All I know is that I do so because that is what my heart tells me and I ask God everyday that I may grow to understand what really is this fire in my soul prodding me to do what some people would set out to call foolish or weird things. All I can do is sing this song in my head. :)

Click Here :)

Wednesday, February 23, 2011

Been a while I know and I'm typing this when I'm not even at a hundred percent.

It's been a very long time since my last post (more than a month OMG). Well, that's mainly due to the fact that I had life to handle and that my life isn't exactly what you would call very eventful. :| Anyway, a short summary of what I've done could be boiled down to a few words, namely: Study, Tests, Death, costly triumph, massacre, heart, and dog (lol). Pardon my rather dry sense of humor as I'm not quite myself at the moment. Anyway, off to the main topic of my post for today…

Waiting.
.
..
...
....
.....

Waiting is hard. Be it waiting for a cab that doesn't have a passenger, waiting for test scores to come out, waiting for your instant noodles to finally finish, or waiting for your slow ass friends who said that you would meet up at X time when they really meant (X+Y) time raised to the infinite power. DX All these situations basically boil down to the fact that you're waiting for something. What kills you isn't the amount of time that you have to wait, though this does help add to the stress, rather, it's the anticipation and expectation that something good will come your way. And when it doesn't, it just rips you apart as if a part of yourself just got torn to bits. I know this because I've experienced it……many many times. What I've learned from my parents and friends, as well as a little reflection myself, that worrying about those disappointments won't get you anywhere. All you can do is…

PUSH
ON
THROUGH

and with that, I think it has made me into a better person.

Forgive my crappy writing right now as I am out of practice and I don't have the luxury of time. Real life is calling right now with sleep as its medium so if you would, this would have to end this little post.

Words of Wisdom
I'll just repeat what I said in bold letters…

PUSH.
ON.
THROUGH.

Tuesday, January 18, 2011

Short post (Yes…it's a thing) Gloomy day turned bright, My aching foot.

**Items**

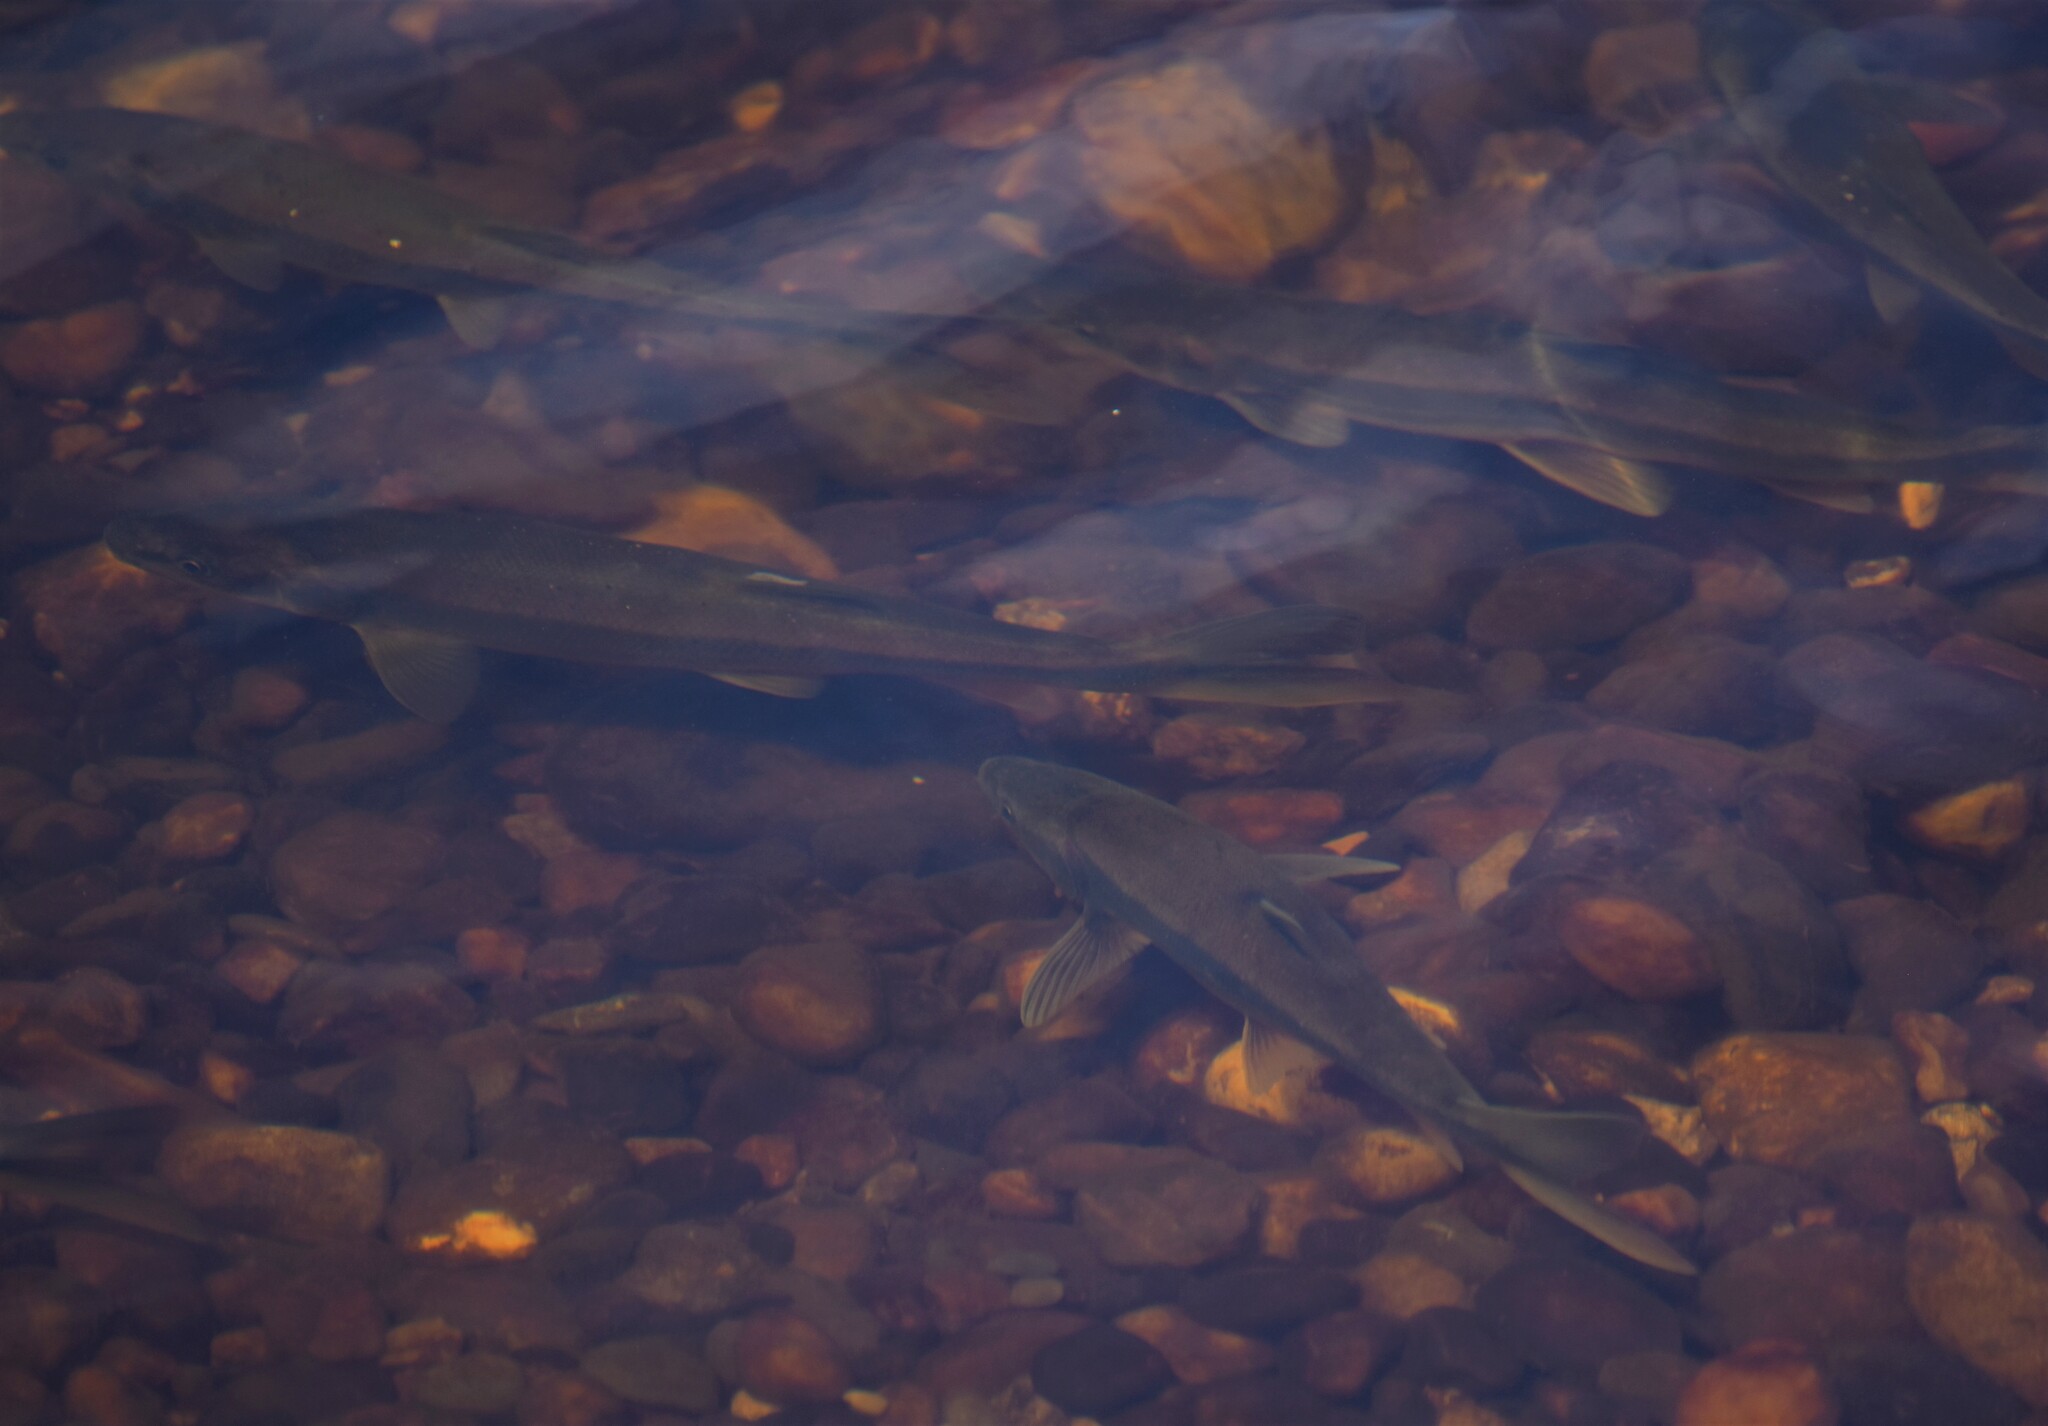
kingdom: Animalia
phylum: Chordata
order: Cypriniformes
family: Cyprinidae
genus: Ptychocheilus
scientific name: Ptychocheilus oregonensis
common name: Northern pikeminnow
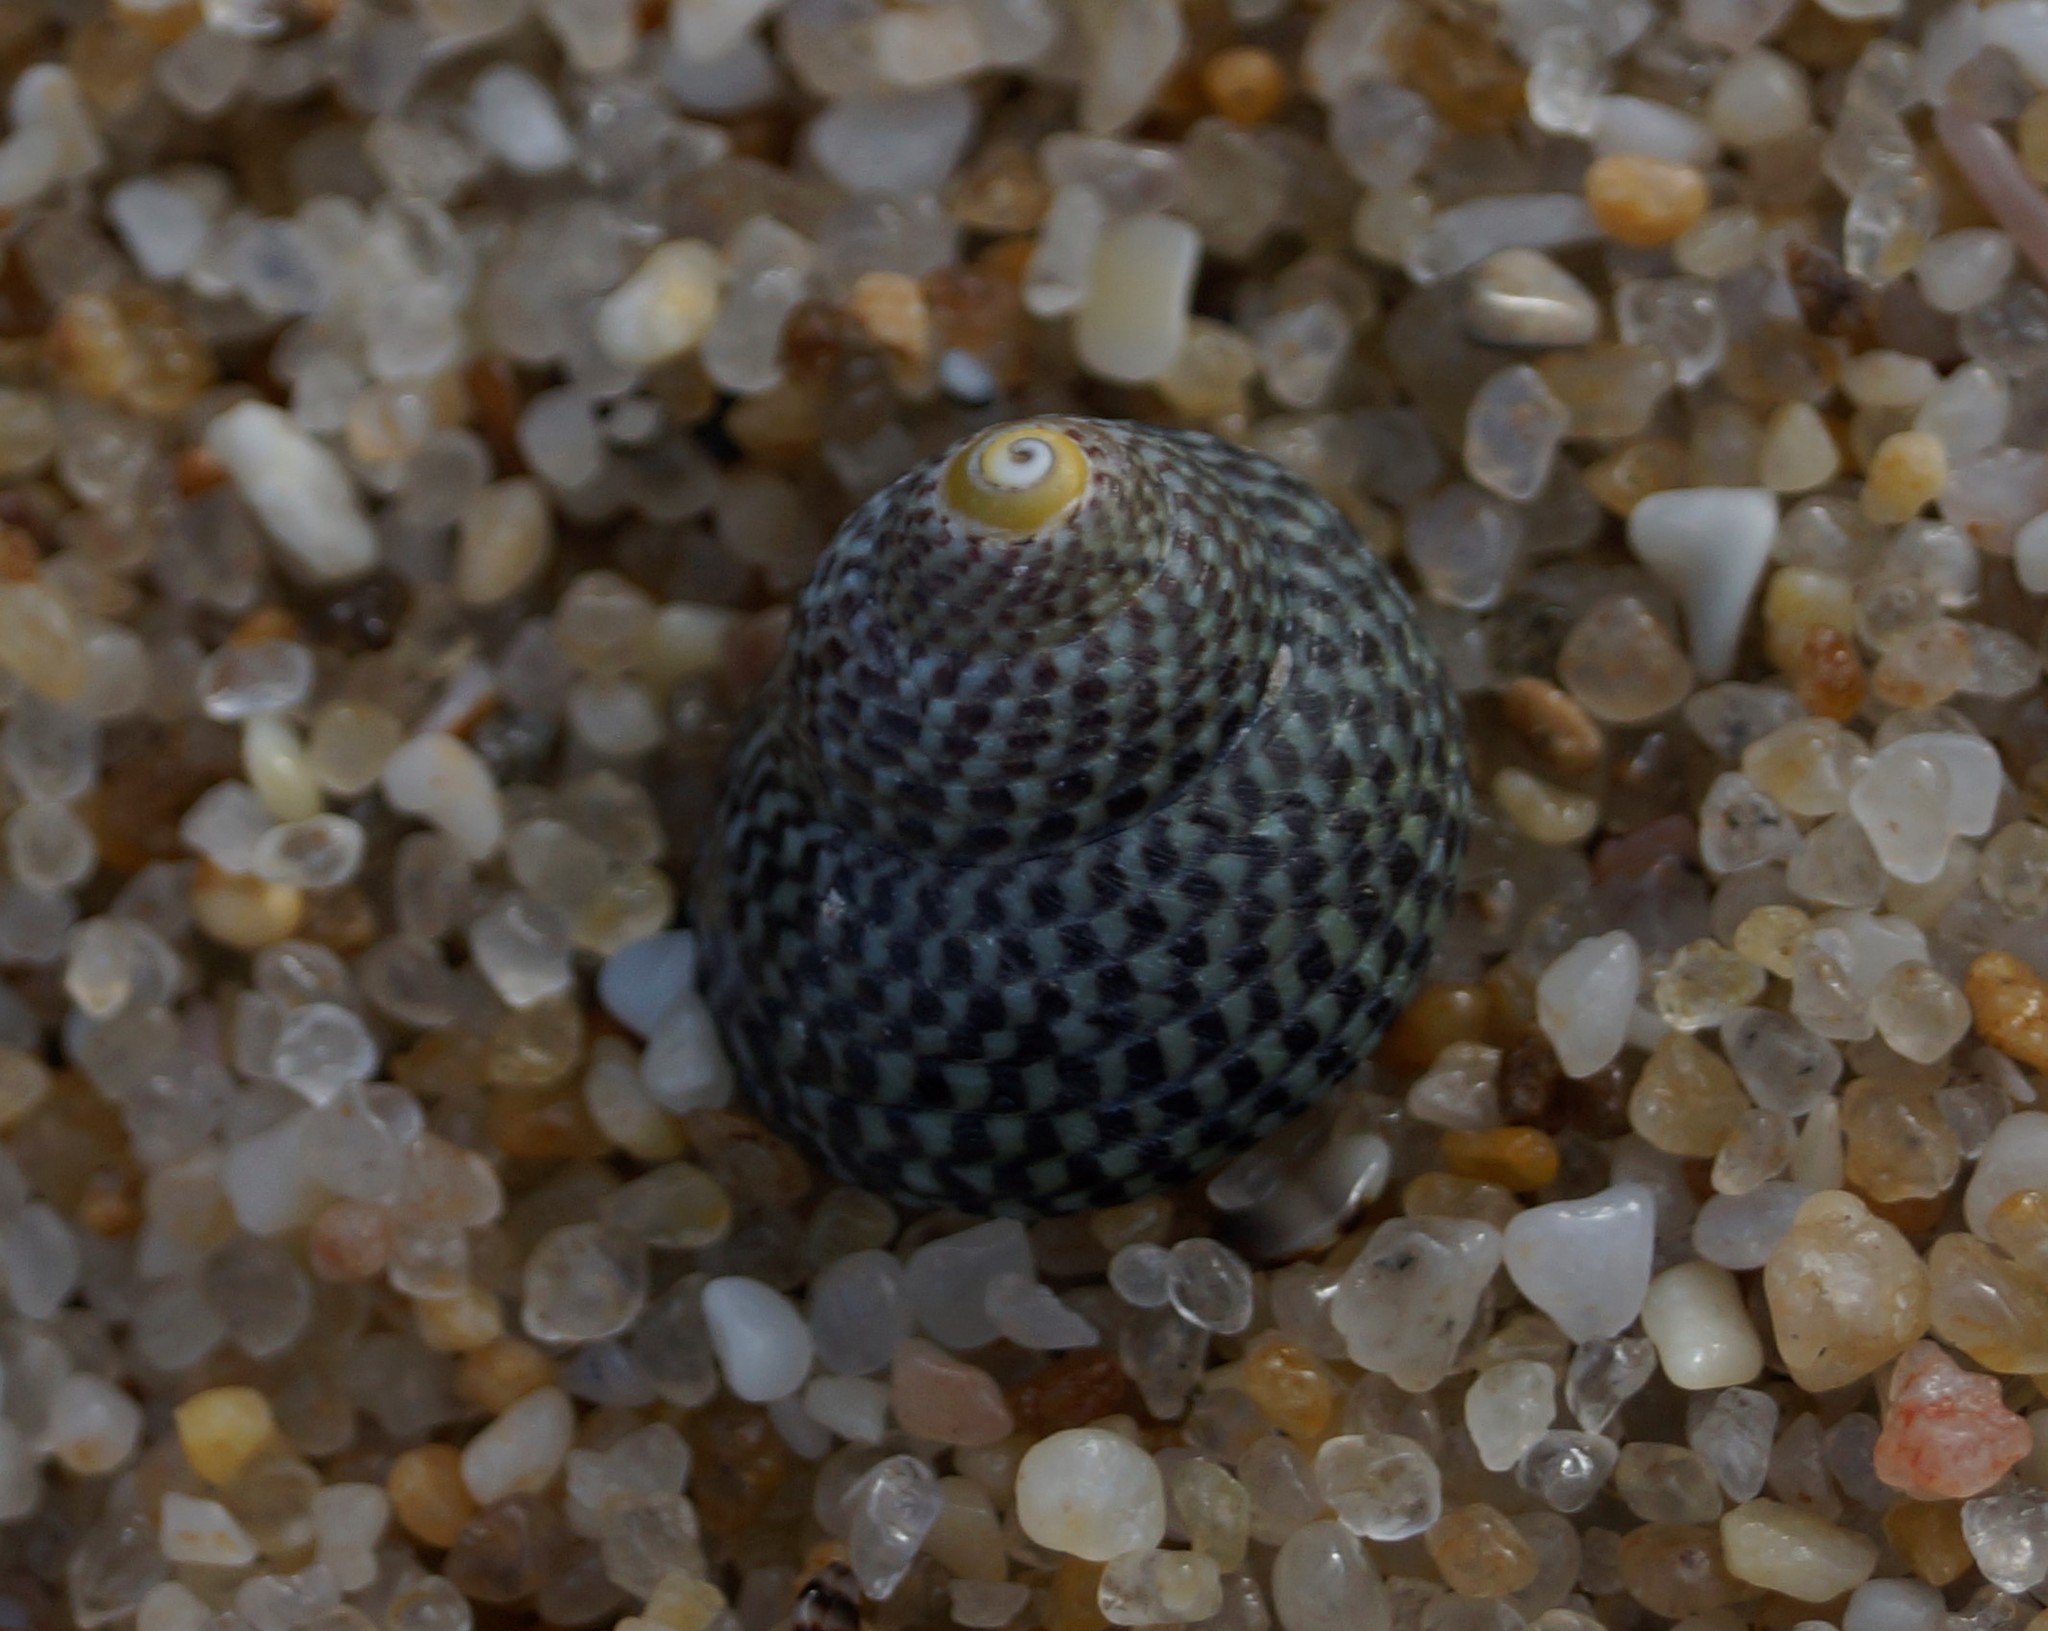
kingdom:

**Your instructions**
In the blog post about waiting, reproduce the span that begins with the words "and with that, I" and stops after "My aching foot.", copying it verbatim.

**Answer to this problem**
and with that, I think it has made me into a better person.

Forgive my crappy writing right now as I am out of practice and I don't have the luxury of time. Real life is calling right now with sleep as its medium so if you would, this would have to end this little post.

Words of Wisdom
I'll just repeat what I said in bold letters…

PUSH.
ON.
THROUGH.

Tuesday, January 18, 2011

Short post (Yes…it's a thing) Gloomy day turned bright, My aching foot.